Why revisit it now? When recently looking through my files
(otherwise known as boxes), I discovered that my most up-to-date existing digital copy was
in Word97 on a floppy. My oldest computer still reads floppies – but it
couldn’t read this one. The disc had degraded. So, I’m retyping the whole of it
into Word2013. In the process, I’m encountering my younger self, which is not
an altogether comfortable experience; the two of us don’t share quite the same
values, perspectives, or sense of humor.
Apocalyptic and post-apocalyptic fiction comprise a
surprisingly large and popular genre of its own. In fact, I plan to catch the
next showing tonight of the movie This Is the End, a comedy about the end of the world, at a nearby theater. What are fictional
apocalypses but metaphors for the certainty of personal mortality? Death is not
a subject we generally like to discuss in a purely factual nuts-and-bolts way.
We prefer it stylized as nostalgia, adventure, or comedy. Arguably, facing the end playfully in this manner is a
brave way to do it. It’s certainly a human way.
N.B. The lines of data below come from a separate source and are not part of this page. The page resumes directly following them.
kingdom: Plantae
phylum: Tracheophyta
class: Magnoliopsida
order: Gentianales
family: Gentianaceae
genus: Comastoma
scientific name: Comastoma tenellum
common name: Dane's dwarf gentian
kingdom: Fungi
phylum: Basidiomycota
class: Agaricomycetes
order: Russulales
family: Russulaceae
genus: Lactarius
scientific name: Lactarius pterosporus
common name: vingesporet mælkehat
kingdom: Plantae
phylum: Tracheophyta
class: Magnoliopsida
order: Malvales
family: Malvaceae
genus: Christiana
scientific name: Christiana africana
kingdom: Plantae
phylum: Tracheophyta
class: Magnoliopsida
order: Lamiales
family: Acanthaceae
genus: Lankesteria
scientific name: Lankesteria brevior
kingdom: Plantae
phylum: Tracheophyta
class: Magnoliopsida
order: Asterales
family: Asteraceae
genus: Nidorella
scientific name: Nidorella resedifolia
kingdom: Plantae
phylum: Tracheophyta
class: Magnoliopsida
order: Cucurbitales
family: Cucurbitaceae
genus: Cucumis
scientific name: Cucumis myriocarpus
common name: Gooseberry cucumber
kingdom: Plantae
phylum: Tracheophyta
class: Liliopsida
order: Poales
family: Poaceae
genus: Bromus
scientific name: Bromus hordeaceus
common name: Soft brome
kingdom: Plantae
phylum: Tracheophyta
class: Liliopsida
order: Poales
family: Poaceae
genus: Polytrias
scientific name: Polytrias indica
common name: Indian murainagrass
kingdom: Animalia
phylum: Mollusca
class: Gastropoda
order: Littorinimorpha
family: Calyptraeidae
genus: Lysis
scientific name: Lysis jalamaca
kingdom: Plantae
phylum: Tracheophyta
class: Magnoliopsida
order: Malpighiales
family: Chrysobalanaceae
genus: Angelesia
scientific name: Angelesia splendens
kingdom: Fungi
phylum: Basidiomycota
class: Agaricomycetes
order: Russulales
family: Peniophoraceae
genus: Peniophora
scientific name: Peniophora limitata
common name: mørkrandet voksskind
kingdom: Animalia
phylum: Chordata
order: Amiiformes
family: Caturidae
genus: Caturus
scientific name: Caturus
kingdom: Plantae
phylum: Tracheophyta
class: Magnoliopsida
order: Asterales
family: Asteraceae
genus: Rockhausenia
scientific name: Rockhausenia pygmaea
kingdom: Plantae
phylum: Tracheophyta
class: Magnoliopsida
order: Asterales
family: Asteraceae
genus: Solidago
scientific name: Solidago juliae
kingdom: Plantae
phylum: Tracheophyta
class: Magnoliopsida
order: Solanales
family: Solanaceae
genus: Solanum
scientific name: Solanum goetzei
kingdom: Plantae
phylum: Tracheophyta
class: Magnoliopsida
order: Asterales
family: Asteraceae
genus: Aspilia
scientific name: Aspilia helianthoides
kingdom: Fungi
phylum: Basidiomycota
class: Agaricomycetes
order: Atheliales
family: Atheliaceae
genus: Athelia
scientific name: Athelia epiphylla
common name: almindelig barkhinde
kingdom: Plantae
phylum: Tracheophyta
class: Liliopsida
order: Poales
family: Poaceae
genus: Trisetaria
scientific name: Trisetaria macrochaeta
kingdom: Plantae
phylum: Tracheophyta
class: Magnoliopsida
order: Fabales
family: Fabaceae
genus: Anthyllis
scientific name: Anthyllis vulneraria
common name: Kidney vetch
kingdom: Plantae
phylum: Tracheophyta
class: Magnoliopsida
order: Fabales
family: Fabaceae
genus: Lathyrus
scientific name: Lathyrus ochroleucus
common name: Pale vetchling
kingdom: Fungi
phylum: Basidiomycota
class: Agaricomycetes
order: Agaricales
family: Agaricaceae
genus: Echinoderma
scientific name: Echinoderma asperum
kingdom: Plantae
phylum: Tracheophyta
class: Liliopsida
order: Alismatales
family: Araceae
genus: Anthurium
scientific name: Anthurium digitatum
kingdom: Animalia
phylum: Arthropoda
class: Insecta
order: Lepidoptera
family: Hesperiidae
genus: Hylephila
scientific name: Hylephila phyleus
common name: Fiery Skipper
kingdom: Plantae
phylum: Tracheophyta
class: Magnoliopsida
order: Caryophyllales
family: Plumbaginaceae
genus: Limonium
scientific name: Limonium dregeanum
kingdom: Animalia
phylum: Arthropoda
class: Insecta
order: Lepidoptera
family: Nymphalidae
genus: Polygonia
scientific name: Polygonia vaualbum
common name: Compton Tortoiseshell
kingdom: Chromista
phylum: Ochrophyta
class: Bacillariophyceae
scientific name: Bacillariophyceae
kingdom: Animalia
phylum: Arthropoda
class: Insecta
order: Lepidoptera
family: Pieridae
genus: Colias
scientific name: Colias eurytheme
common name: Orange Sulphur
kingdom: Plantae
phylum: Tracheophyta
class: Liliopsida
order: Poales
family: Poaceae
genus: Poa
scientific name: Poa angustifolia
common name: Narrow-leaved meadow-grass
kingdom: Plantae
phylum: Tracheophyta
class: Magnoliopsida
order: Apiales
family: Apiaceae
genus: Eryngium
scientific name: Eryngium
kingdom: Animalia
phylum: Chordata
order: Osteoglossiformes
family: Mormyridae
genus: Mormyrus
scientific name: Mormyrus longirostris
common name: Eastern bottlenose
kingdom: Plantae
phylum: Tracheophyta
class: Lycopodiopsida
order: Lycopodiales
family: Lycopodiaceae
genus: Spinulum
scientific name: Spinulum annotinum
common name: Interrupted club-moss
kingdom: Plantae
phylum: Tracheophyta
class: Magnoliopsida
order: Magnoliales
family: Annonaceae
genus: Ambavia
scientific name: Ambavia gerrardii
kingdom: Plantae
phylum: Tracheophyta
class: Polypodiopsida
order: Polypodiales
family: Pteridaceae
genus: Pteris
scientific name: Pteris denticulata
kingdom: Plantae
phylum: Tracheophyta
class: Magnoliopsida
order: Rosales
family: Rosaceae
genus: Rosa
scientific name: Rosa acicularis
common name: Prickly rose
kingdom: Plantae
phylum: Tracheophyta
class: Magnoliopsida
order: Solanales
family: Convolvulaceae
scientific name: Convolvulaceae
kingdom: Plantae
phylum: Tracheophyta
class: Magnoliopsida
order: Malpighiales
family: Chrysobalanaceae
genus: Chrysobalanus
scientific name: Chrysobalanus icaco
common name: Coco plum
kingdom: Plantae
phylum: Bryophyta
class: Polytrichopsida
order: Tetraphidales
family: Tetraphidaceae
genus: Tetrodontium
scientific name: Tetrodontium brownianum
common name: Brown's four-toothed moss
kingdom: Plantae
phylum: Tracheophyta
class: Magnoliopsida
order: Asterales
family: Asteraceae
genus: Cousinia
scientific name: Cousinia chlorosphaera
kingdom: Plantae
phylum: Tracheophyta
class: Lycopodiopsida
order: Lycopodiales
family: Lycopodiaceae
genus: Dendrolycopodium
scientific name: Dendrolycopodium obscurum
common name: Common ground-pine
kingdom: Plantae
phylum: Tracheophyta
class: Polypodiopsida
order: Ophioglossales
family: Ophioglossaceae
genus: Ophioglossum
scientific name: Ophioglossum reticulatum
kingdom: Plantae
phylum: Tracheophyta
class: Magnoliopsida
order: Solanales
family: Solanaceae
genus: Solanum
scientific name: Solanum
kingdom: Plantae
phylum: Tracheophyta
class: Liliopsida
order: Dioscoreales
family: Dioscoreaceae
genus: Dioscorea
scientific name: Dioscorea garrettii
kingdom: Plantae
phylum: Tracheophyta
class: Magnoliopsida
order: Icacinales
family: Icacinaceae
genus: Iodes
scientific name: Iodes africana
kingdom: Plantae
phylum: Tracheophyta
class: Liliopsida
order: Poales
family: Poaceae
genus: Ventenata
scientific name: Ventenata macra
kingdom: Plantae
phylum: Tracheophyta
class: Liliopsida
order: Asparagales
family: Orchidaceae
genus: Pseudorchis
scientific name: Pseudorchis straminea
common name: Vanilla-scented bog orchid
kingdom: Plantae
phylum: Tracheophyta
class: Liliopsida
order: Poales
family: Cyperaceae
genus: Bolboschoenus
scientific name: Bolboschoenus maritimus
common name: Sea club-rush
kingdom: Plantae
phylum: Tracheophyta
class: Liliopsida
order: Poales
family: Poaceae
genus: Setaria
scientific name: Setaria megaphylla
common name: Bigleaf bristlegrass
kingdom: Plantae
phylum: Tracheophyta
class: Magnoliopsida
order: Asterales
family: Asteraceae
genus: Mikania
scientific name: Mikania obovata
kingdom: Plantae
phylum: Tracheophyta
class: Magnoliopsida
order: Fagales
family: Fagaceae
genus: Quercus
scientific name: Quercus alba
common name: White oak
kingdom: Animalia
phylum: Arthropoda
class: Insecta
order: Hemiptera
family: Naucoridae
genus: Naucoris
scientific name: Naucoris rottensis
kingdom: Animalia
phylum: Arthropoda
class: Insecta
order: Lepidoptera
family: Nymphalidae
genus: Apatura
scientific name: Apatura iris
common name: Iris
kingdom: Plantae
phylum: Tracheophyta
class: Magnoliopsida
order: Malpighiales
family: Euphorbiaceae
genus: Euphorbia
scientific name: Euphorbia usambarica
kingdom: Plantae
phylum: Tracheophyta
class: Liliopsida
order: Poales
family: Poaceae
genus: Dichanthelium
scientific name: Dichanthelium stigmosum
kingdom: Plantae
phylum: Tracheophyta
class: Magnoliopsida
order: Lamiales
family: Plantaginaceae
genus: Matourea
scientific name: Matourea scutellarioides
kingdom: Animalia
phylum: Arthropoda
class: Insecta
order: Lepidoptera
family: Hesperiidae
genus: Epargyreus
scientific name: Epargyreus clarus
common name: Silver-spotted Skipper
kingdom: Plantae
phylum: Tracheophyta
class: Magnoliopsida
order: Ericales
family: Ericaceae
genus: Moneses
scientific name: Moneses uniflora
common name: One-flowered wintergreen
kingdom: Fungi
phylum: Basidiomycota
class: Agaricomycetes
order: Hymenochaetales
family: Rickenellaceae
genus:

I’m an advocate of non-fiction, too, of course. It is part
of a balanced literary diet, but I don’t have much by my own pen to offer my
single-food-group friend. (A few entries on my “short story” site are undisguisedly
autobiographical, but only a few.) I’d have to dig out my old academic papers
for anything lengthy. How about The
Impact of a Vulnerable Grain Supply on the Imperialism of Fifth Century Athens? (Yes, that’s really the title of one.) There’s page-turner for him.